Another social barrier is the failure of society to recognize the need on the part of the employee of those opportunities for personal improvement so freely accorded to those in other occupations. If she has a taste for music or art she can cultivate it only at the expense of ridicule,[270] while her need of intellectual advantages in a similar way meets with no recognition.[271] If she is refined and cultivated, she must often associate with those who are coarse and ignorant.[272]

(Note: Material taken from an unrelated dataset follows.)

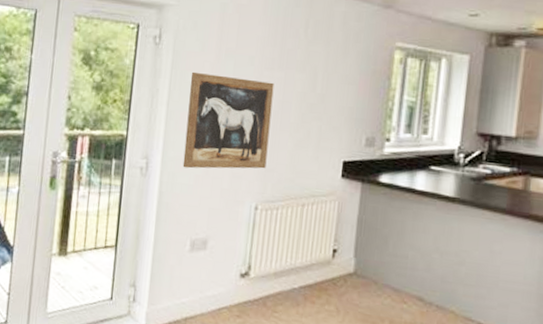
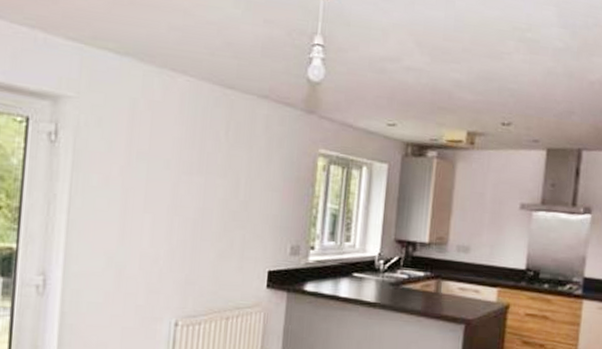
wall art: present [182,71,274,169] -> none [89,174,194,285]

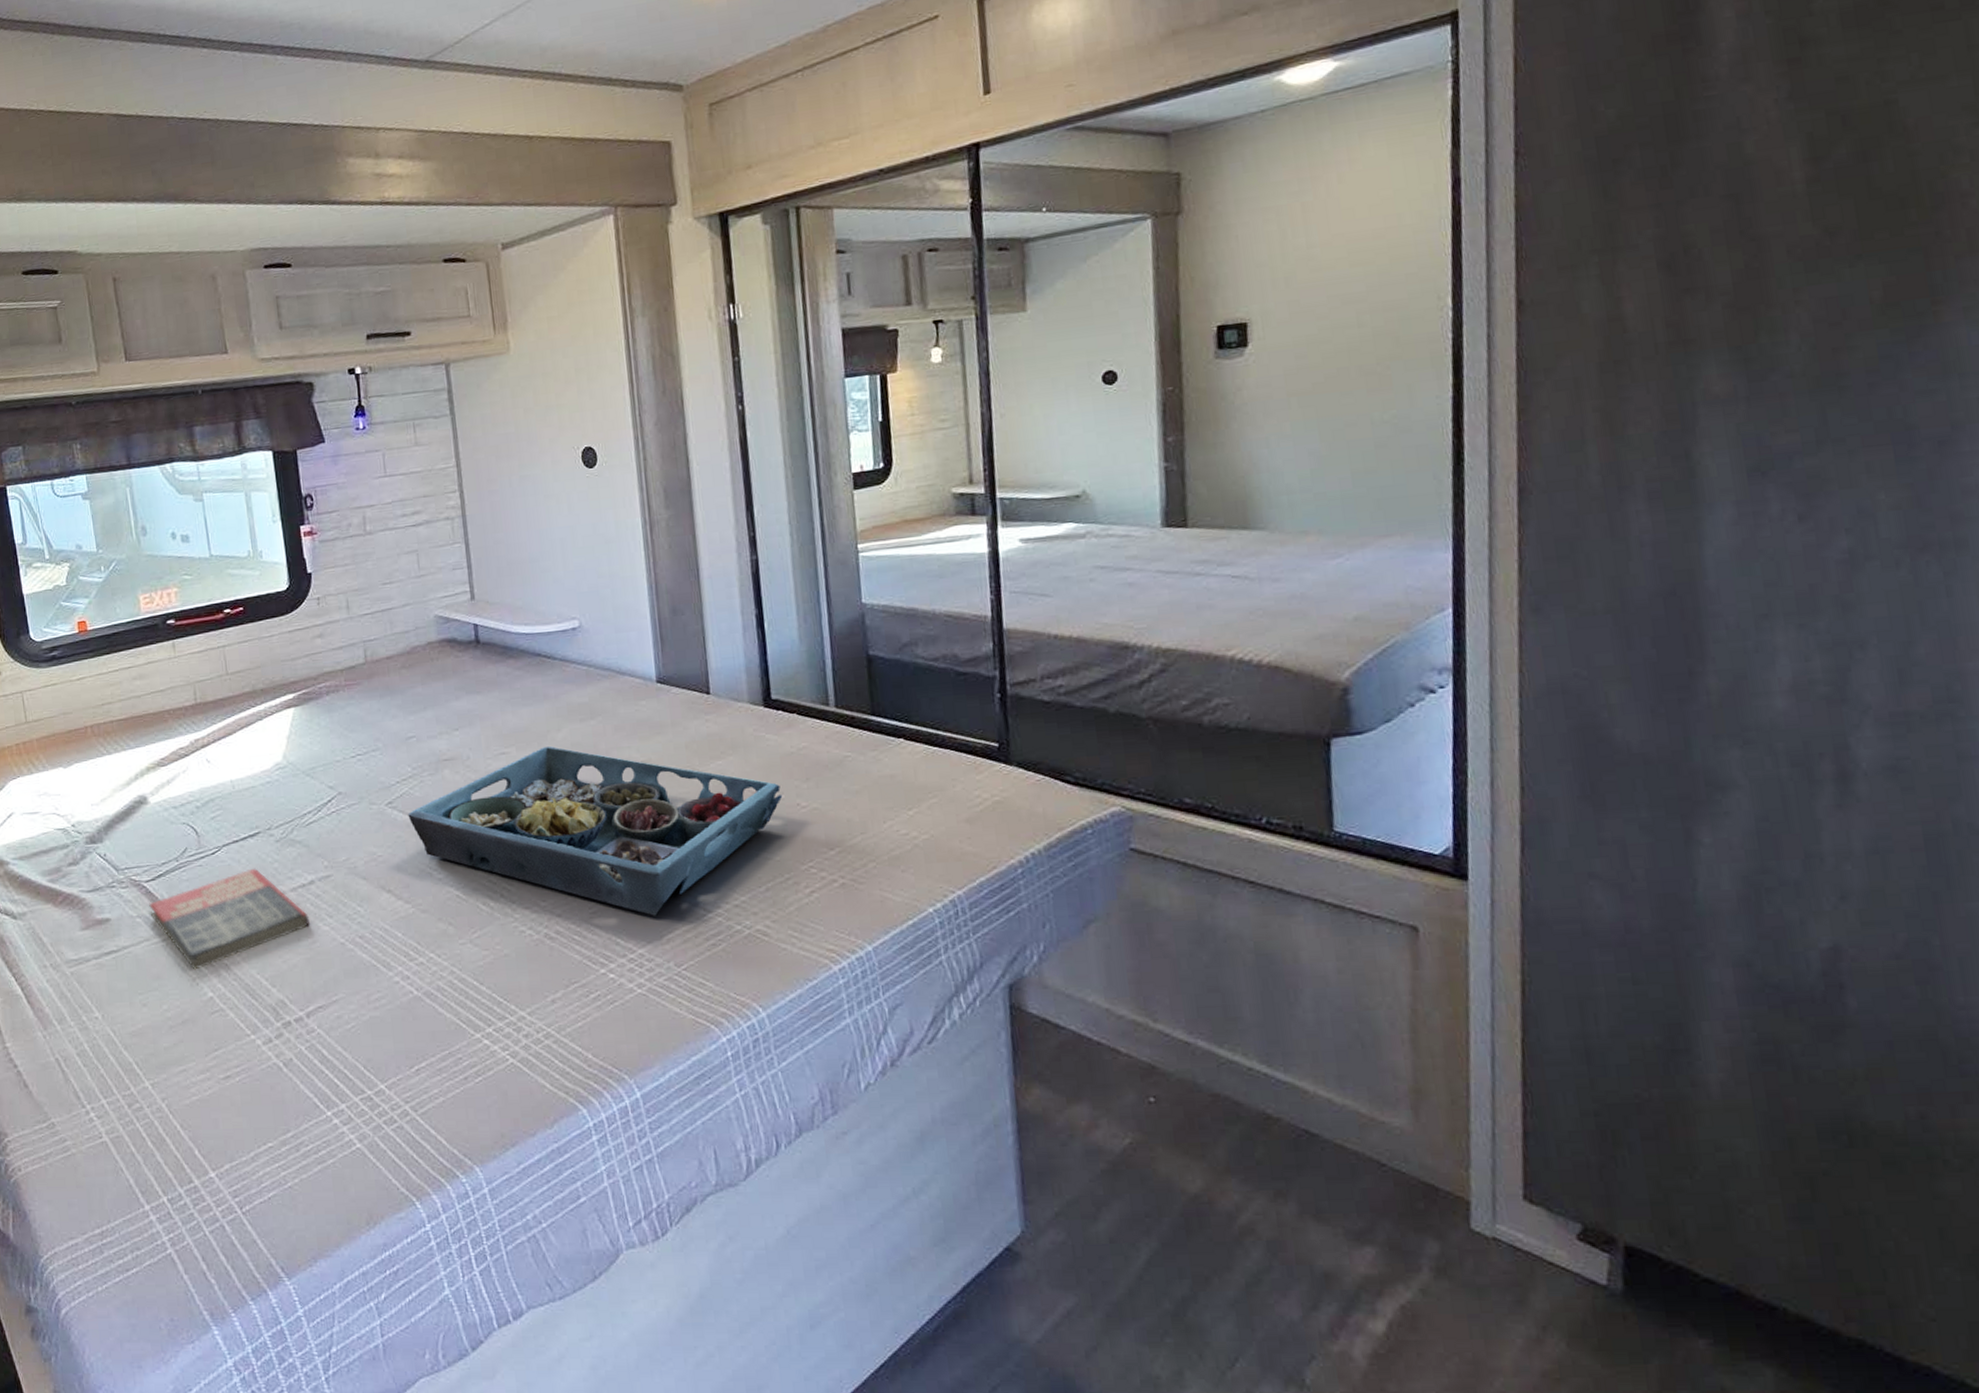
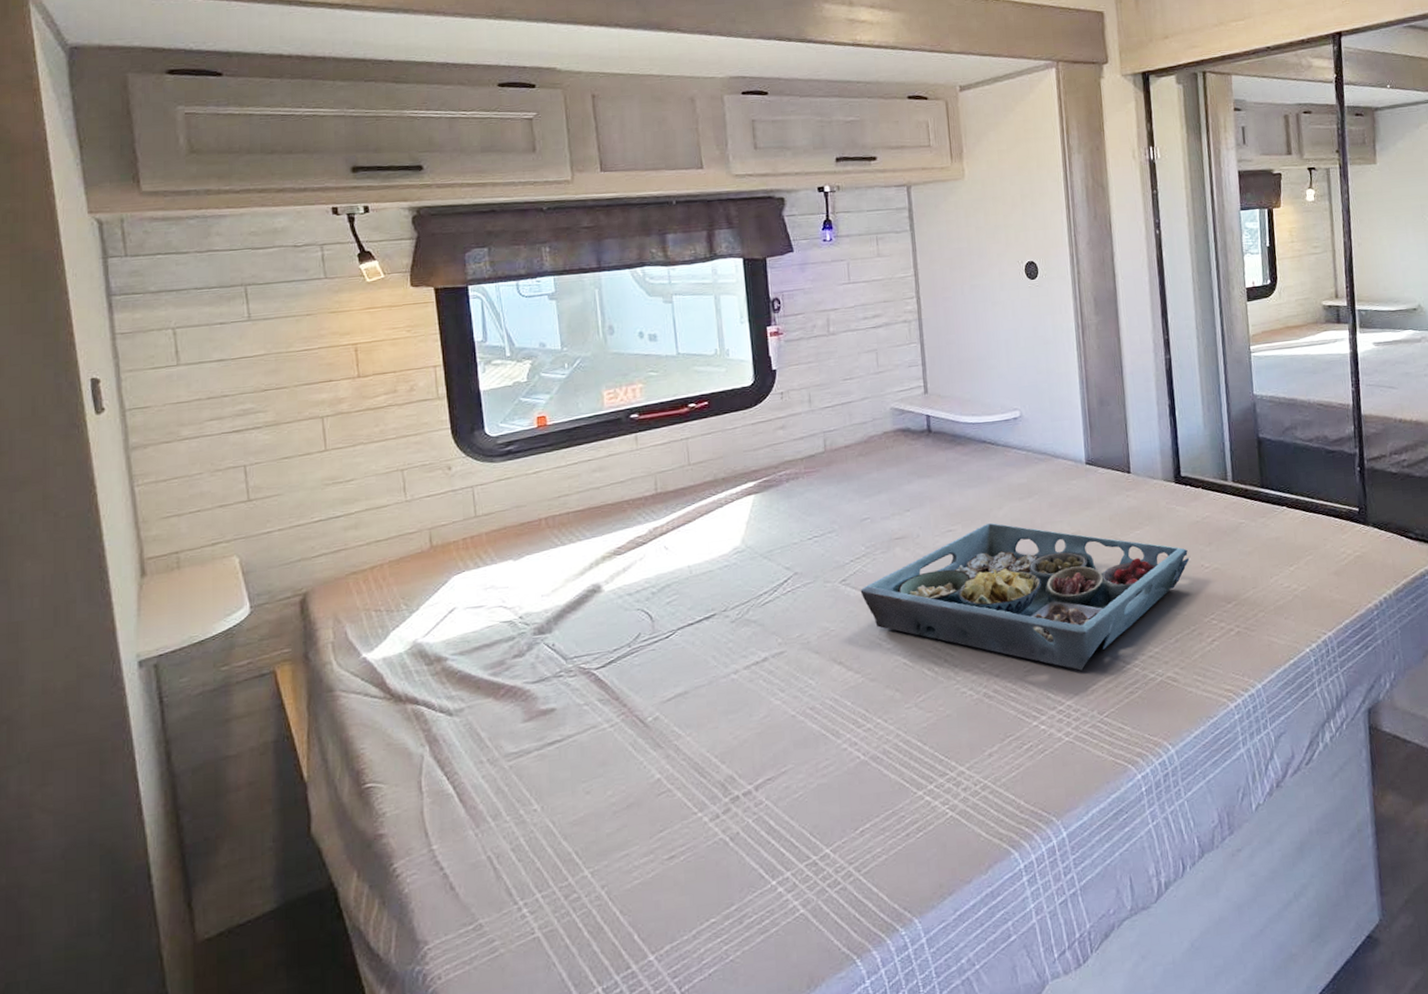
book: present [149,868,310,970] -> none [598,649,761,753]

But the question of social standing goes farther than this. Not only are social advantages of every kind denied the domestic employee, but the badge of social inferiority is put upon her in characters as unchangeable as are the spots of a leopard. This badge assumes several different forms. The first is the use of the word “servant.”[273] We may prove from etymology that every person who confers a favor on another is his servant. We may present a lawyer’s brief showing to the satisfaction of every local and national court that every employee in the eye of the law is a servant. We may argue from the biblical standpoint and show without a flaw in our chain of reasoning that we are all servants of one another. We may point to the classification of occupations made by the national census bureau and show that clergymen, doctors, lawyers, teachers, and domestic servants are placed together. We may quote to every employee the proudly humble motto of the Prince of Wales, “Ich dien,” and the example of the Pope, who calls himself “the servant of the servants of the Lord.” We may by a social fiction subscribe ourselves a score of times each day, “Your most humble and obedient servant.” We may do all of these things, but just as long as common phraseology restricts the ordinary use of the word to those persons engaged in domestic employments for which they receive a fixed compensation, just so long will arguments prove of no avail and the word “servant” continue to be a mark of social degradation. The efforts of domestic employees to substitute the terms “maid” or “working housekeeper” have as yet in many quarters excited little more than ridicule.
A second mark of social inferiority is the use of the Christian name in address. It may seem a very trifling matter, yet the fact again remains that domestic employees are the only class of workers, except day laborers, who are thus addressed. The weight that is attached to the matter in other walks of life is seen in the policy of more than one well-known newspaper; a strong weapon of attack in encounter with opponents has been the reference by Christian name to those whom the writers wish to consign to political obscurity. In no way does advancement in age and dignity show itself sooner than in the substitution of the surname for the Christian name. The boy shows his sense of growing importance by dropping the Christian name in addressing his companions. In the eyes of the débutante the first card bearing the name “Miss Brown” throws into insignificance many other advantages of the new position. Probably few persons would choose to go through life addressed by even their most intimate friends, aside from kith and kin, as are the class of domestic employees. The use of the Christian name in address undoubtedly grew out of the close family relationship that existed between the employer and the employee, but it has become a badge of social inferiority since it is used alike by strangers and friends. Any person considers himself privileged to use the familiar address towards any employee simply by virtue of the employee’s position. Even more objectionable is the English custom, sometimes affected in America, of dropping the Christian name and using the surname without a title, since it implies social inferiority even more than the familiar address.[274]
A third badge of the position sometimes insisted on is the cap and apron. These are not worn, as are the cap and sleeves of the trained nurse, to indicate the completion of a regular course of scientific training; they are not the uniform of the postman or the policeman, which shows the recognition by national or municipal authorities of superior fitness for the position filled and carries with it somewhat of the prestige of the power the wearer serves; they represent necessarily no attainment on the part of the person wearing them, nor are they, as worn, always the object of laudable ambition. The cap and apron sometimes indicate the rise of the employer in the social scale rather than the professional advance of the employee. The wider the separation in any community between employer and employee, the greater is the tendency to insist on the cap and apron. The same principle is involved when coachmen are not permitted to wear beards and hotel and club waiters are required to sacrifice the moustache.